For each line of the data that includes the word "pyautogui", copy the line.
%%
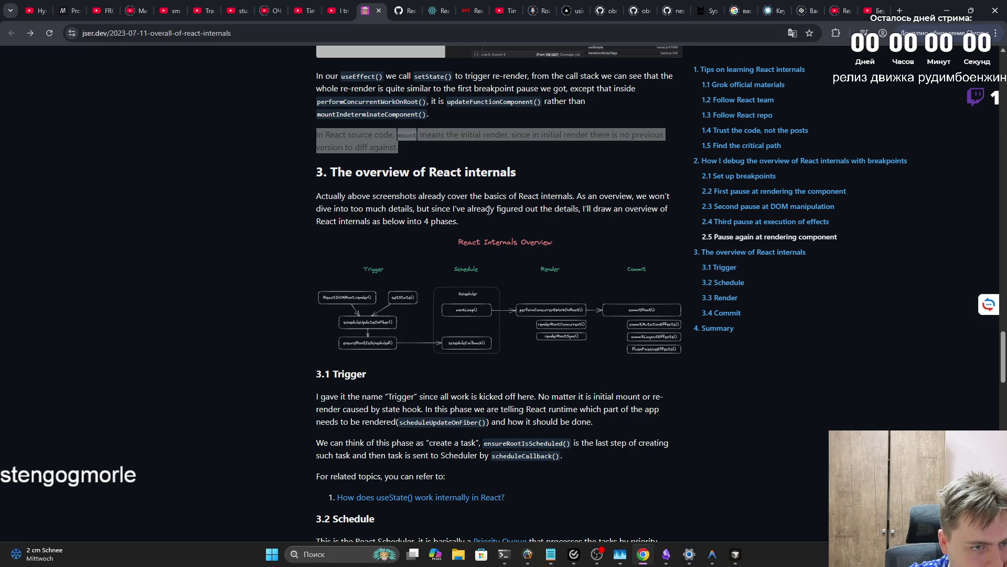
# Highlight and clear the sentence about the four phases near the React Internals Overview diagram
pyautogui.moveTo(585, 210)
pyautogui.mouseDown()
pyautogui.moveTo(641, 210)
pyautogui.moveTo(352, 221)
pyautogui.moveTo(461, 221)
pyautogui.mouseUp()
pyautogui.click(463, 223)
%%
■ **SOLUTION FOR THIS PROBLEM**:
pyautogui.moveTo(585, 210)
pyautogui.mouseDown()
pyautogui.moveTo(641, 210)
pyautogui.moveTo(352, 221)
pyautogui.moveTo(461, 221)
pyautogui.mouseUp()
pyautogui.click(463, 223)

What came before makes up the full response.